As the parent of a child who will soon wave the halls of high school “good-bye”, it’s up to you to help keep your child motivated to finish the end of the stretch as strong as possible. I mean, you all are almost there. I do somewhat empathize with those of you who take a strong stance on letting your child bear the primary responsibility for owning and managing all stages of the college admissions process. My goal was to let Toodlez and Junior be the young adults they came to be that Senior year. And, they took ownership of their next stage in life; but I was with them every step of the way, offering my assistance when needed and it was an effective method for both children. I would highly recommend your parental involvement in such a monumental time in your child’s life. There will be plenty of time for you to let your young adult be the adult, but don’t forget to provide your much-needed guidance along the way.
I’d like to share with you some proven strategies that I personally adopted for organizing myself and my children for the challenges of Senior year. Even though it’s already early November, it’s not too late to implement these helpful suggestions that will hopefully result in smoother sailing throughout the rest of the school year.

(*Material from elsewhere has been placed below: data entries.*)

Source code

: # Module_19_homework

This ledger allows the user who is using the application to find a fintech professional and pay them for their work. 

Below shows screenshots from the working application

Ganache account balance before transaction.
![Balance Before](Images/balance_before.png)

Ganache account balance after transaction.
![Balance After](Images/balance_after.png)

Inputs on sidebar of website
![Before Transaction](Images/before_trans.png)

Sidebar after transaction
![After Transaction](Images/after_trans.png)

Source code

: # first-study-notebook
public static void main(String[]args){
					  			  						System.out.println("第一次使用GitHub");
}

- Tell your child to create a notebook, folder, or file system to keep all college-related materials in. The following are some items that would be good to house in this location: college applications; scholarship applications; copies of scholarship essays, scholarship requirements and competition info; college acceptance letters; copy of resume; copies of ACT/SAT scores and other college entry exams; copies of college and scholarship references from school faculty, community professionals, membership officers, and employers; financial aid information; information on college(s) in consideration; information on awards and honors received; certificates showing membership in clubs and organizations; and information on volunteer experiences and work opportunities held. I’m going to stop because the list is pretty extensive and could get much longer. But, I think you get the general idea of where I’m going with this.
- Tell your child to keep a calendar or yearly planner where all important events and deadlines can be recorded. Don’t leave the high school graduation and college admissions requirements up to memory. Jot down the things in which mandatory action needs to be taken. Calendars provide a handy, at-a-glance location for those important dates (many of which are derived from the items listed in #1 above) and have been shown to keep many-a-person on track and out of unnecessary trouble.
- Make sure your child meets with the high school guidance counselor to confirm that all high school requirements are on track for completion by their deadlines in order to prevent any delays for graduation. Also, students should be regularly engaging with the counselor to keep updated on college scholarship and work opportunities. Guidance counselors are known for prepping their Seniors for life after high school; however, don’t have your child wait for the counselor to approach him/her. Have your student be proactive and request needed guidance from a professional trained in preparing students for college acceptance and/or career readiness.
- At this point, your child should already have or be creating a resume with all the education, work and volunteer experience, extracurriculars, and honors and achievements noted. And for organization’s sake, please have your student continuously update the resume as new information needs to be added. Remembering to make those noteworthy updates before submitting the resume for college and scholarship applications can be the difference between your student or someone else’s receiving the desired recognition.
Lastly, let me leave a little nugget for those of you with high school-age children (grades Freshman through Junior): start working on items 1 through 4 before Senior year. It’ll lighten the stress load and alleviate the symptoms of Senioritis.